It Might Not Be Climate Change, but We Have to Prepare for Whatever It Is

By Jeff Thomas

What if a rain machine storm that just devasted parts of Houston and eastern Texas had stalled over New Orleans?  Our current pumping system struggles now to prevent flooding with regular thunderstorms.  Recently Mayor LaToya Cantrell said, “We are seeing more rain and seeing it more frequently,” when she spoke to senior citizens at a voters’ caucus hosted by the New Orleans Council on Aging.  She is trying to convince voters to rededicate a millage to help provide more infrastructure maintenance. 

Future columns will analyze the merits of that ask.  But the focus today is the current capacity of our system and its ability to handle what the mayor predicts – more rain that will come more frequently.  Cause, neither crime nor education nor healthcare or any other measure of the habitability of a place matter if it floods constantly. 

New Orleans and Louisiana should be the world’s knowledge epicenter on rainwater pumping.  Some young Elijah “The Real McCoy” McCoy or Ellen Eglin should design some new flood protection devices that prevent up to 4 feet of flood water from entering people’s homes, while civil engineers develop the system to pump higher capacities from our streets in shorter time spans while the state legislators and the governor create barriers to pumped water reentering our neighborhoods while the city cleans all underground sewer pipes and canals.

In this photo provided by the Chambers County Sheriff’s Office, floodwaters surround a home, Thursday, Sept 19, 2019, in Winnie, Texas. The area has experienced heavy flooding due to Tropical Depression Imelda. (Brian Hawthorne/Chambers County Sheriff’s Office via AP)

Because if 10 – 20 inches of rain, which is what actually fell in parts of Texas last week, is going to start falling five or six times a year across the country, then it’s only a matter of time before one or two of those events occur in New Orleans.  And our 2 inches the first hour and ½ an inch every subsequent hour pumping capacity is woefully incapable of handling the “new normal” that former Sewerage and Water Board head Cedric Grant warned us about.

Ok, Grant was really trying to prepare us to live with water in our houses.

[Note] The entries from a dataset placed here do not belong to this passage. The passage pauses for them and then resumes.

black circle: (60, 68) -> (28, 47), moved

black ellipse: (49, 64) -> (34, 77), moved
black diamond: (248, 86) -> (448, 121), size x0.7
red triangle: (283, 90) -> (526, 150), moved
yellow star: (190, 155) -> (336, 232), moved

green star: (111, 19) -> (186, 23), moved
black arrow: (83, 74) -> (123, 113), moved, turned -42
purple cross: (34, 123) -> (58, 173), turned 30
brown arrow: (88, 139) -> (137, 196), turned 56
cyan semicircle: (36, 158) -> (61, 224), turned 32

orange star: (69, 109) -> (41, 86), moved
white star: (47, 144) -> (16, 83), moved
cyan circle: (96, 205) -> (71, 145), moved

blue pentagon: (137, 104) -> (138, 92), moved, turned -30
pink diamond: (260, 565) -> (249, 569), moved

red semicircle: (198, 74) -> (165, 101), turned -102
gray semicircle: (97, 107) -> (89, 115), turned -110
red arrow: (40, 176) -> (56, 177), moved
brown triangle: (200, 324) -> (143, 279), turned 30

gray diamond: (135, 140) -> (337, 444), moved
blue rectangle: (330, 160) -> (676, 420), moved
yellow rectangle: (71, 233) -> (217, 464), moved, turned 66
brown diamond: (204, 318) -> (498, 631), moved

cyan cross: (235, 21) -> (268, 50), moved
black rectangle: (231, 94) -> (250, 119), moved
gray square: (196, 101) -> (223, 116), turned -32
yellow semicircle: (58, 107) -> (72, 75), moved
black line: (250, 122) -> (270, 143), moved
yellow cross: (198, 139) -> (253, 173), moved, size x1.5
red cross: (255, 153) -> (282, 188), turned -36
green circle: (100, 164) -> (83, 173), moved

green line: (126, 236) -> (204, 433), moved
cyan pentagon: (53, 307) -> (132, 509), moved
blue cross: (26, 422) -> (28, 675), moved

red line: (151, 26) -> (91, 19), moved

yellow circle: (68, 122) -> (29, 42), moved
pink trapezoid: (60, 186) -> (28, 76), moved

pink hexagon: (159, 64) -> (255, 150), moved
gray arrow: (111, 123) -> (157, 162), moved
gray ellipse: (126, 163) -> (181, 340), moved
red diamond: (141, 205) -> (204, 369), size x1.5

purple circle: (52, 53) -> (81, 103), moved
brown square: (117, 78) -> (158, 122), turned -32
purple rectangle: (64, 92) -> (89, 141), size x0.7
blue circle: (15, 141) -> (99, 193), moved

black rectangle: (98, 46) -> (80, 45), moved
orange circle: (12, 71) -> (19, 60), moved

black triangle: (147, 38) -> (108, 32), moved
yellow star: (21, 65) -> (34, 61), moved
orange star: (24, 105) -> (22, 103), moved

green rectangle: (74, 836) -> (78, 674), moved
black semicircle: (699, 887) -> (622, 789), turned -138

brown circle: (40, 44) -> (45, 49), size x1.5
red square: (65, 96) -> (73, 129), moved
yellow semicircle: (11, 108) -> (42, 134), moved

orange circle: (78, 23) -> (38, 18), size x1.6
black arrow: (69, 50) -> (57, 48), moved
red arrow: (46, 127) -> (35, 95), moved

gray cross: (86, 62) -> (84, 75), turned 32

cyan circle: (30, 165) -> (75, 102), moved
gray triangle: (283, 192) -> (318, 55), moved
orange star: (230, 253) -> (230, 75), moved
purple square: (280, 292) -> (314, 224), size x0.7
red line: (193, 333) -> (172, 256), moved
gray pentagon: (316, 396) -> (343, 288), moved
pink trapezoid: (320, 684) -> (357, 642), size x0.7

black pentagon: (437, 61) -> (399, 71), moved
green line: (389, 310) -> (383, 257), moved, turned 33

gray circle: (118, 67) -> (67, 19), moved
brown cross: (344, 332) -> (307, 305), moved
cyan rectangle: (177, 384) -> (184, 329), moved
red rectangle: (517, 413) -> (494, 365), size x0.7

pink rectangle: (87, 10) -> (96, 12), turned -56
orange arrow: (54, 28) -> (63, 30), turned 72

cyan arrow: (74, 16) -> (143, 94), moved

In that case the sacred few who had their homes elevated after Hurricane Katrina might be best prepared to continue to reside in our city.  Many new homes are being built on three to four foot elevations, but the constant sinking seen across the metro might bring these homeowners back to earth.  And we can not elevate every house in New Orleans.

The seriously critical effects of this new reality means our current Sewerage and Water Board must not merely be good financial stewards.  Instead they must be aggressive creative forward-thinking people who not only maintain our pumps and canals, but utilize cutting edge technology to insure that New Orleans does not go the way of Atlantis.

Otherwise, we should all pack up and move.